¿Es imposible la democracia liberal?
16 de julio de 2018
Por admin

Son muchos los liberales que han perdido la confianza en la democracia al ver que los pueblos votan una y otra vez a políticos que les prometen lo imposible: ampliar el estado de bienestar, proteger la industria nacional, fomentar la agricultura, intervenir el mercado laboral, controlar la educación, dirigir la cultura y otras lindezas redistributivas que nadie paga pues, como dijo en su día la vicepresidenta del Gobierno, Carmen Calvo, “el dinero público no es de nadie”. La creencia de una mayoría de los votantes parece ser que todo ello es posible sin poner en peligro ni las libertades individuales ni el crecimiento económico. Se sabe, sin embargo, que esas políticas pronto agotan los impuestos que les están destinados y en todo caso acaban siendo contraproducentes. Tal es lo que está ocurriendo hoy en España bajo un inseguro aunque dogmático Gobierno socialista. Para conseguir el apoyo popular que repetidamente le ha faltado en las urnas, pone en marcha un amplio abanico de políticas “sociales” que presenta como sin coste, al tiempo que ruega al cielo que el impulso económico traído por las medidas “austeras” del Gobierno anterior dure hasta las siguientes elecciones generales.

Lo acuciante de la pregunta del título para los liberales es que, lógicamente hablando, la democracia es un corolario de la soberanía individual. Todo individualista que considere la libertad de las personas como el principio básico de una sociedad bien arreglada se verá llevado a defender también la participación de los ciudadanos en los asuntos públicos. Ello nos plantea dos tipos de problemas en la concreción del individualismo democrático: si resulta inevitable que, en democracia, la mayoría prefiera aumentar su porción de la tarta en vez del tamaño de la tarta para todos, y la segunda, si es cierto que, a la postre, quienes se benefician de tales redistribuciones son los gestores públicos y los grupos de presión. 

Fue Alexis de Tocqueville (1805-1859), un tempranísimo estudioso de la democracia en un gran estado, quien primero se planteó el problema de la redistribución democrática. Ahí, paradójicamente, está el origen de uno de los posibles defectos de la libertad política: el peligro de que la decisión mayoritaria derive en la explotación de las minorías e incluso acabe en una tiranía populista. Por eso declaraba Tocqueville en el primer volumen de La democracia en América (1835) que “el mayor peligro de las Repúblicas Americanas viene de la omnipotencia de la mayoría”. (Pág. 424, edición Nolla). Por eso su amigo John Stuart Mill insistía en la posibilidad de “expoliación arbitraria” de la propiedad “por una mayoría de pobres” (Consideraciones sobre el gobierno representativo, 1861, cap. VI). Una perversa alquimia transforma el oro de la decisión democrática en el plomo de la explotación rentista.
+-------+
CONSIGNA 1 →
Según el texto sobre la democracia liberal, ¿de dónde venía, para Tocqueville, el mayor peligro de las Repúblicas Americanas?
CONSIGNA 2 →
Prosigue el texto sobre la democracia liberal a partir de su última oración.

DATOS PROPORCIONADOS →
+-------+
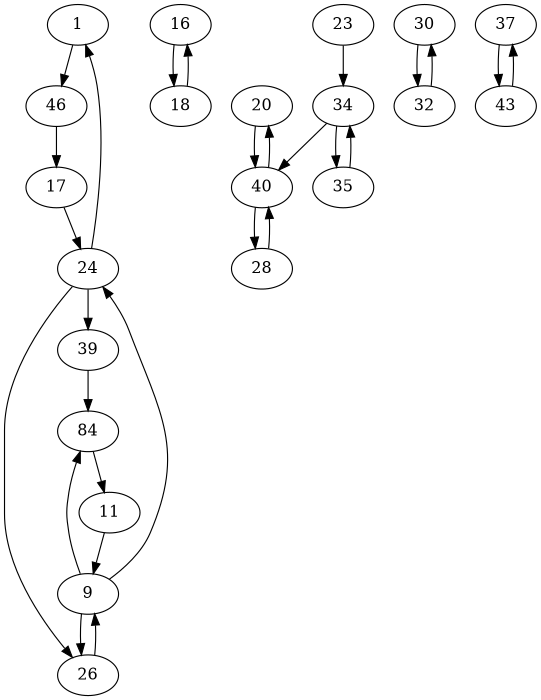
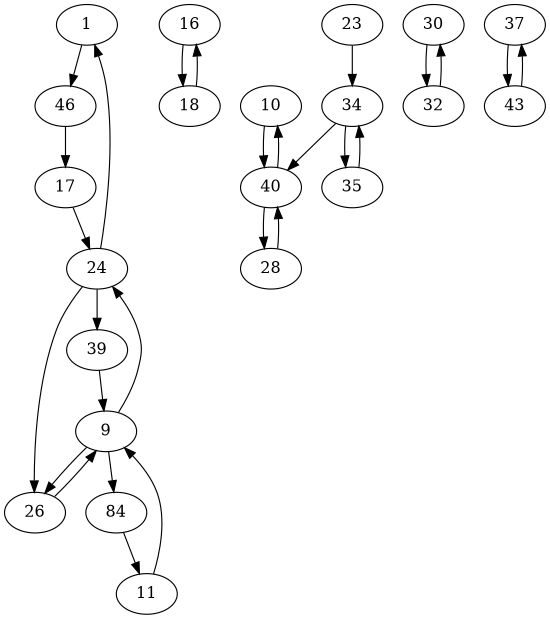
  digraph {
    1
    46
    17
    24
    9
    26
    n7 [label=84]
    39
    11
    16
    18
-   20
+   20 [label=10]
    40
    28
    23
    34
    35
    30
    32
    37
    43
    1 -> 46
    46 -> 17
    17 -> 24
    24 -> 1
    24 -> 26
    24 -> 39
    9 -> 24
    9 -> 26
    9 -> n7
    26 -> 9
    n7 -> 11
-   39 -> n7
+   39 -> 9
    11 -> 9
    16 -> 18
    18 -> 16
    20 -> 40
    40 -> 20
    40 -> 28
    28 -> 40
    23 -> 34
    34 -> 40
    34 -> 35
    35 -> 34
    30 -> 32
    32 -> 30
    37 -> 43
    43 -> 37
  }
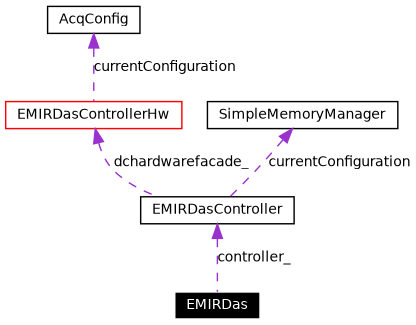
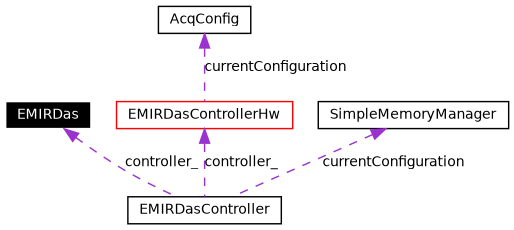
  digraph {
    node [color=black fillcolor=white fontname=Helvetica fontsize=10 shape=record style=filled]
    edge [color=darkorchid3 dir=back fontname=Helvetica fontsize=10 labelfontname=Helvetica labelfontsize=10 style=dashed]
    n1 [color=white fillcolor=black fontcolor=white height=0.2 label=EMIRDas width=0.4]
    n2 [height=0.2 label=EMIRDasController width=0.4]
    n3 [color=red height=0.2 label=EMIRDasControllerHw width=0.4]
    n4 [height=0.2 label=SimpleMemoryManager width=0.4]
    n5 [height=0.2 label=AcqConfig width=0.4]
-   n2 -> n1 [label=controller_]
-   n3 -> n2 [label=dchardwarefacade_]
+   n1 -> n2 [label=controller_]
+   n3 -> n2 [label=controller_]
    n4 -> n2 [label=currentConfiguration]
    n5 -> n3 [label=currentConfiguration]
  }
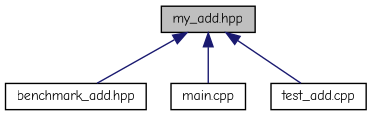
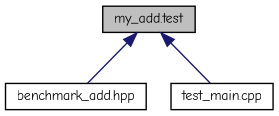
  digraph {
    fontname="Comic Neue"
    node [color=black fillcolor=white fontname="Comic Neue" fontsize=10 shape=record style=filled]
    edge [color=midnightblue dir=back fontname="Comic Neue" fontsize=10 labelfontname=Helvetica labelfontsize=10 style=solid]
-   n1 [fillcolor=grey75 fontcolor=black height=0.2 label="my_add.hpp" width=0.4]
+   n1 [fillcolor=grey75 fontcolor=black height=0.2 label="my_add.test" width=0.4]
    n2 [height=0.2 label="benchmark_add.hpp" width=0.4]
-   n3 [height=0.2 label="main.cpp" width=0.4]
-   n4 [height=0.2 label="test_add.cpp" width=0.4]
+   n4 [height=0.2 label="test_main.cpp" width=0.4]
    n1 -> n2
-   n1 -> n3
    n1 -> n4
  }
+-------+
RESULTADO 1 →
De la omnipotencia de la mayoría.

RESULTADO 2 →
Quizá tenga razón pues Anthony de Jasay, el filósofo de la versión anarquista del liberalismo, cuando nos presenta la siguiente parábola. Supongamos una sociedad de tres personas: dos siempre podrán ponerse de acuerdo para repartirse los bienes del tercero. De aquí se deduce que, bajo la regla de la mayoría, no hay límite a la redistribución de los bienes de los más acaudalados. Solo detiene la redistribución el recuerdo del cuento de la gallina de los huevos de oro. En ese caso la mayoría intentará equilibrar redistribución y crecimiento, un caminar inestable por el filo de la navaja. En las democracias actuales, ese difícil equilibrio se busca con la alternancia de Gobiernos socialistas y conservadores, un vaivén que a menudo acaba con uno de los dos magullado en tierra. La razón de la inestabilidad de dicha alternancia es que no hay definición de lo que es una distribución “justa”. ¿Igualitaria? ¿O una redistribución que limita la riqueza del más adinerado al doble (o el triple, quíntuple o enétuple) del patrimonio del más pobre?

EL PROBLEMA DE BENTHAM. En segundo lugar, es bien sabido, aunque paradójico, que las mayorías a menudo se ven sorprendidas por “minorías siniestras”, que saben utilizar el poder administrativo para hacer su agosto contra el interés general, o para combatir una competencia que puede obligarles a cambiar. ”Siniestras”, las llamaba Jeremy Bentham (1746-1832) en su Código constitucional, publicado en 1830. Para Bentham en la democracia estaba siempre presente el peligro de que quienes ostentasen el poder pudieran ejercer en su propio beneficio los cargos para los que habían sido elegidos. Por eso propuso en ese código suyo toda clase de salvaguardias para evitar tales abusos, desde la renovación anual de los Parlamentos hasta la creación de un tribunal para juzgar a quienes abusaran de su cargo público.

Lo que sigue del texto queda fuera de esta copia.